Com uma vida absolutamente isenta de rotina, segundo ela, o casal passa a maior parte do tempo convivendo com a distância. Eu sempre vou até ele, principalmente nos finais de semana. Atleta não tem sábado, não tem domingo, até porque a maioria dos jogos acontece nestes dias. Tenho meu trabalho, então passamos muito tempo distantes, conta.
Mudanças
O casal acaba de experimentar a glória, mas nem sempre foi assim. Em 2012, nas Olímpiadas de Londres, foi uma ocasião muito difícil. O Éder não teve muitas oportunidades, estava lesionado e foi bem complicado. Nos submetemos a um trabalho com um coaching e as mudanças foram sensacionais. Foi o incentivo necessário para que ele desse o salto na carreira, analisa Natália.

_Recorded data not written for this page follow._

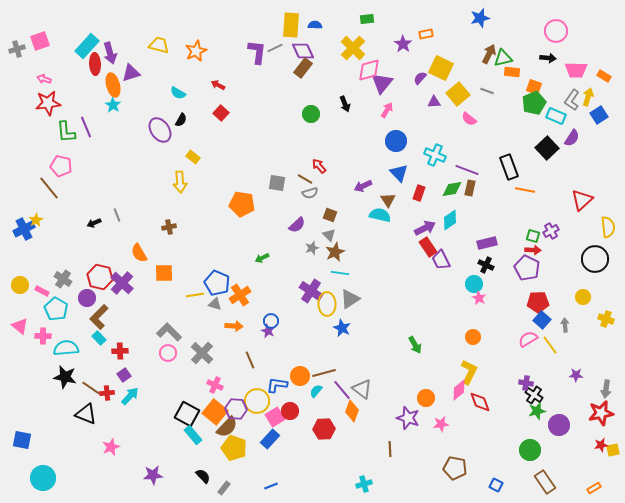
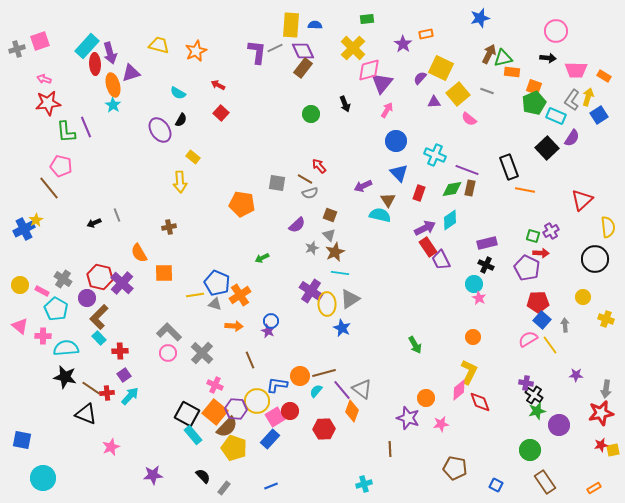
red arrow at (533, 250): moved 8 px right, 3 px down
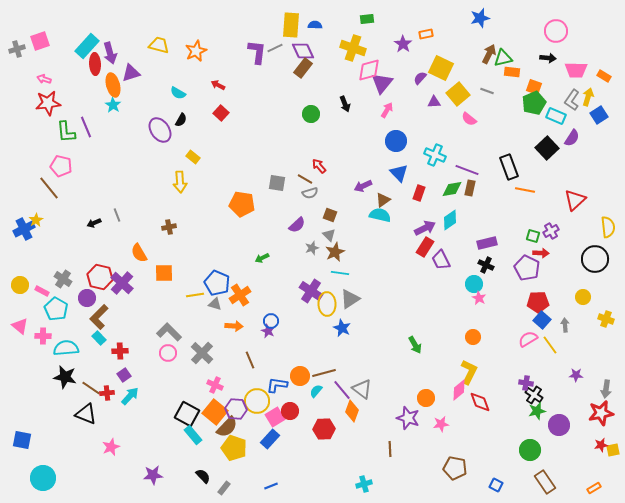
yellow cross at (353, 48): rotated 25 degrees counterclockwise
brown triangle at (388, 200): moved 5 px left; rotated 28 degrees clockwise
red triangle at (582, 200): moved 7 px left
red rectangle at (428, 247): moved 3 px left; rotated 66 degrees clockwise
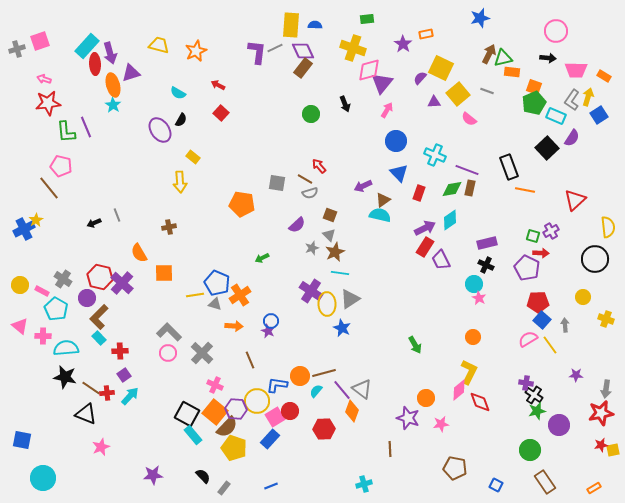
pink star at (111, 447): moved 10 px left
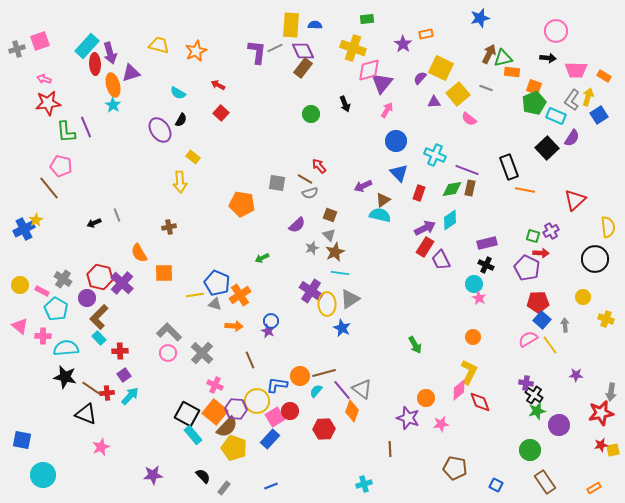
gray line at (487, 91): moved 1 px left, 3 px up
gray arrow at (606, 389): moved 5 px right, 3 px down
cyan circle at (43, 478): moved 3 px up
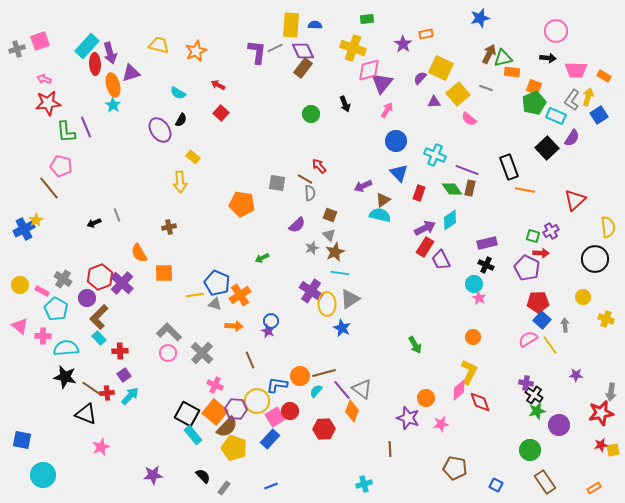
green diamond at (452, 189): rotated 65 degrees clockwise
gray semicircle at (310, 193): rotated 77 degrees counterclockwise
red hexagon at (100, 277): rotated 25 degrees clockwise
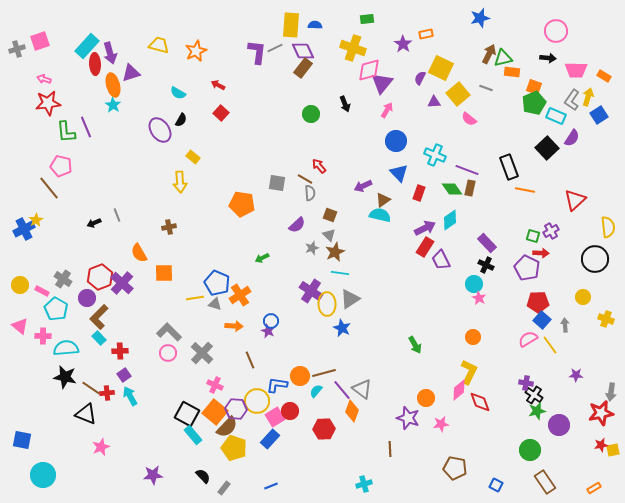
purple semicircle at (420, 78): rotated 16 degrees counterclockwise
purple rectangle at (487, 243): rotated 60 degrees clockwise
yellow line at (195, 295): moved 3 px down
cyan arrow at (130, 396): rotated 72 degrees counterclockwise
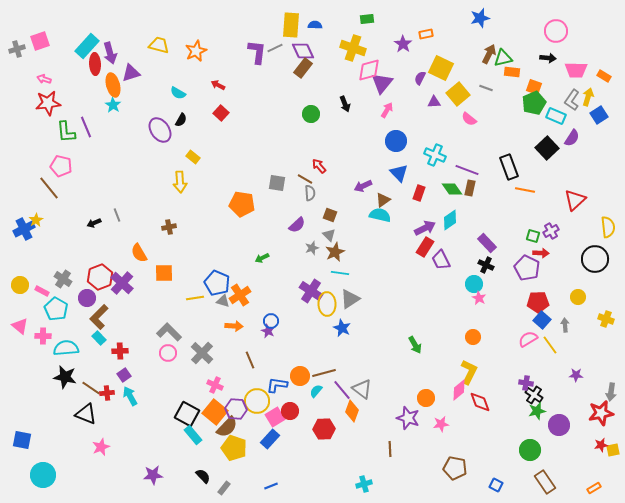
yellow circle at (583, 297): moved 5 px left
gray triangle at (215, 304): moved 8 px right, 3 px up
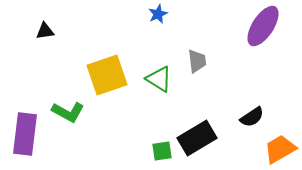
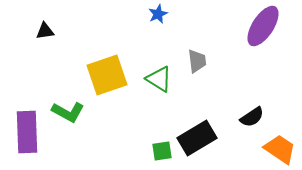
purple rectangle: moved 2 px right, 2 px up; rotated 9 degrees counterclockwise
orange trapezoid: rotated 64 degrees clockwise
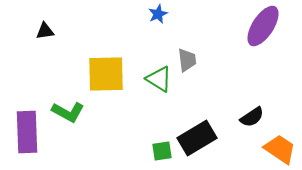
gray trapezoid: moved 10 px left, 1 px up
yellow square: moved 1 px left, 1 px up; rotated 18 degrees clockwise
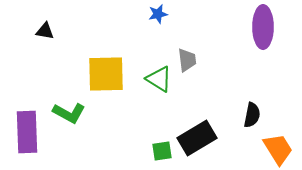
blue star: rotated 12 degrees clockwise
purple ellipse: moved 1 px down; rotated 33 degrees counterclockwise
black triangle: rotated 18 degrees clockwise
green L-shape: moved 1 px right, 1 px down
black semicircle: moved 2 px up; rotated 45 degrees counterclockwise
orange trapezoid: moved 2 px left; rotated 24 degrees clockwise
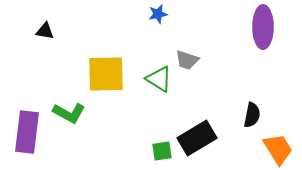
gray trapezoid: rotated 115 degrees clockwise
purple rectangle: rotated 9 degrees clockwise
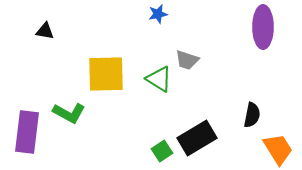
green square: rotated 25 degrees counterclockwise
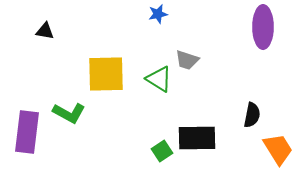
black rectangle: rotated 30 degrees clockwise
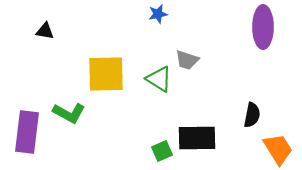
green square: rotated 10 degrees clockwise
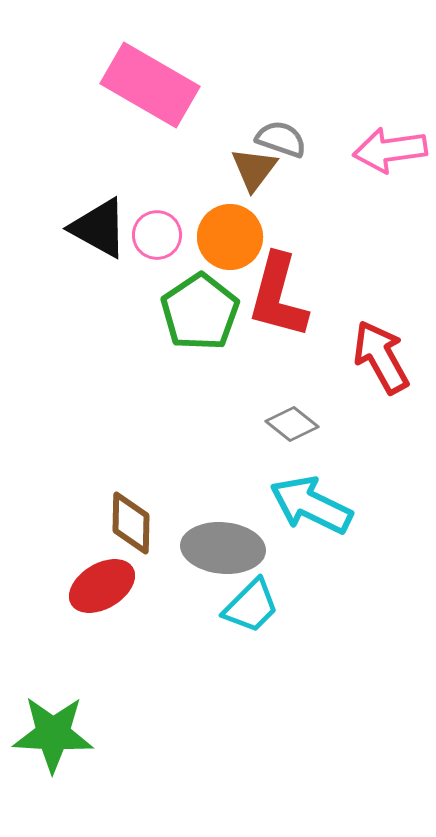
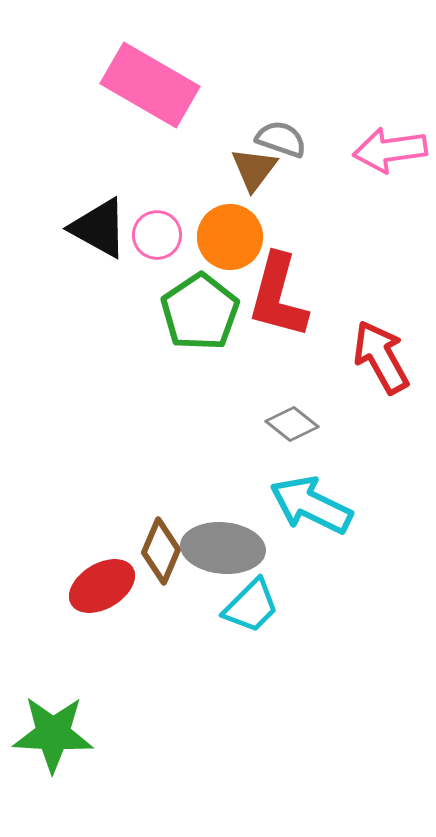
brown diamond: moved 30 px right, 28 px down; rotated 22 degrees clockwise
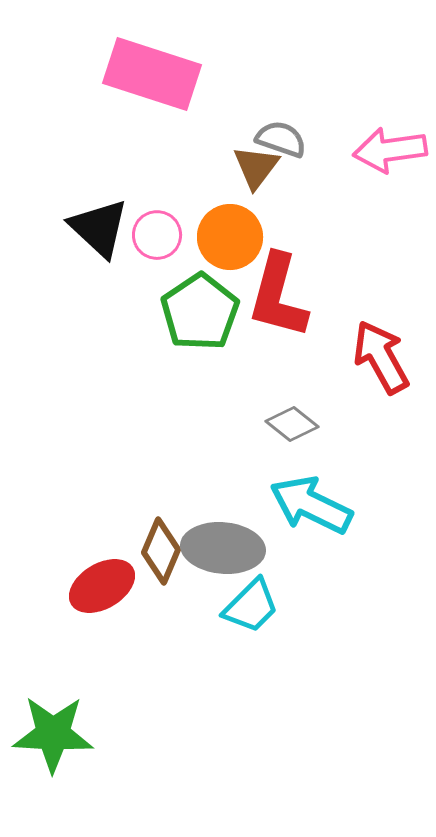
pink rectangle: moved 2 px right, 11 px up; rotated 12 degrees counterclockwise
brown triangle: moved 2 px right, 2 px up
black triangle: rotated 14 degrees clockwise
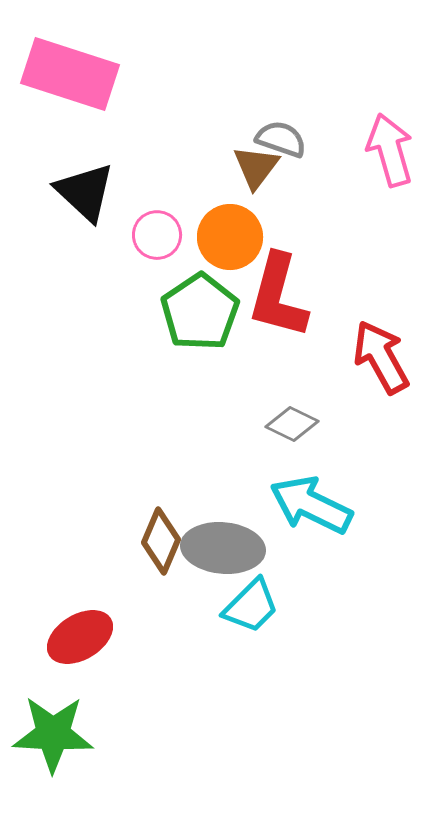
pink rectangle: moved 82 px left
pink arrow: rotated 82 degrees clockwise
black triangle: moved 14 px left, 36 px up
gray diamond: rotated 12 degrees counterclockwise
brown diamond: moved 10 px up
red ellipse: moved 22 px left, 51 px down
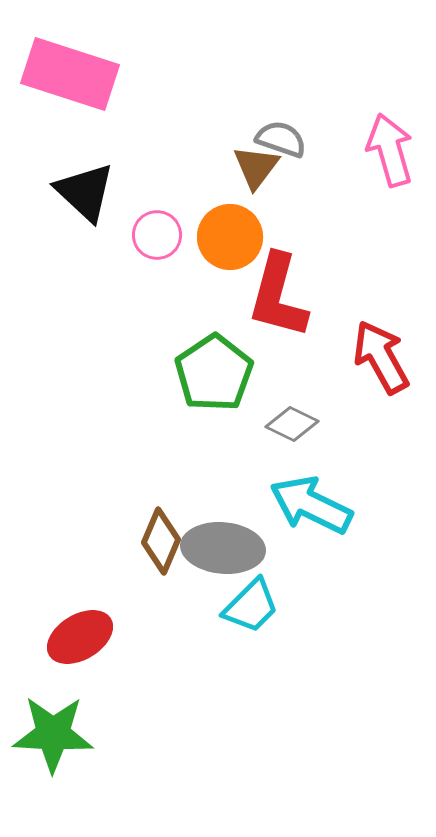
green pentagon: moved 14 px right, 61 px down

Éder conquistou vários títulos ao longo da trajetória iniciada na UCS, aos 15 anos de idade. É um jogador experiente aos 32 na Funvic Taubaté, em São Paulo. Somos muito parceiros, nos respeitamos muito e entendemos os objetivos um do outro. Somos almas gêmeas, como está gravado em nossas alianças, declara a esposa.
Com o trabalho do marido, Natália está sempre viajando, conhecendo lugares e pessoas novas. Este fato representa o lado positivo e ao mesmo tempo negativo da rotina imposta pela vida profissional de Éder. Não conseguimos nos estabelecer em um local e por isso estamos adiando o plano de termos filhos. Queremos pelo menos uns dois filhos, mas em outra época. O Éder ainda tem uns anos como atleta e depois vamos analisar o que faremos, diz a moça na tranquilidade de seus 26 anos.
Olimpíadas
O período que antecedeu os jogos olímpicos foi muito tenso! Até o Bernardinho não definir os jogadores passamos por uma tensão. O Éder passou quatro anos de dedicação intensa, se preparando com muito esforço, sem folgas. Comemoramos muito quando soubemos que ele estava nas Olimpíadas, recorda-se.
Natália diz que o primeiro jogo foi inesquecível! Eu olhava para ele em quadra e um filme passava pela minha cabeça. Valeu a pena passar pelo o que passamos, sem dormirmos juntos, sem acordarmos juntos, sem o beijo de bom dia ou de boa noite. A medalha de ouro é uma conquista muito gratificante. Foi incrível! No final, ele chorava no pódio e eu do outro lado. Agradeci por ele ter me escolhido como esposa, porque pude vivenciar uma emoção que nunca vou esquecer, confessa.
A moça não esconde na voz a alegria por ser a esposa do Éder, ainda que tenha que enfrentar a ausência dele em momentos importantes para ela, como na apresentação do Trabalho de Conclusão de Curso da faculdade, ou na colação de grau.
Passou o feriado de 7 de setembro sozinha, mas sabe que logo estará nos braços do amado. Breve, a folga rara de Éder possibilitará ao casal a visita aos pais do jogador, em Caxias do Sul. Nossa vida é assim, eu e a família dele estamos sempre o apoiando e viajando até ele. Mas sabemos que ele está fazendo o que ama fazer, por isso que dá tão certo, finaliza.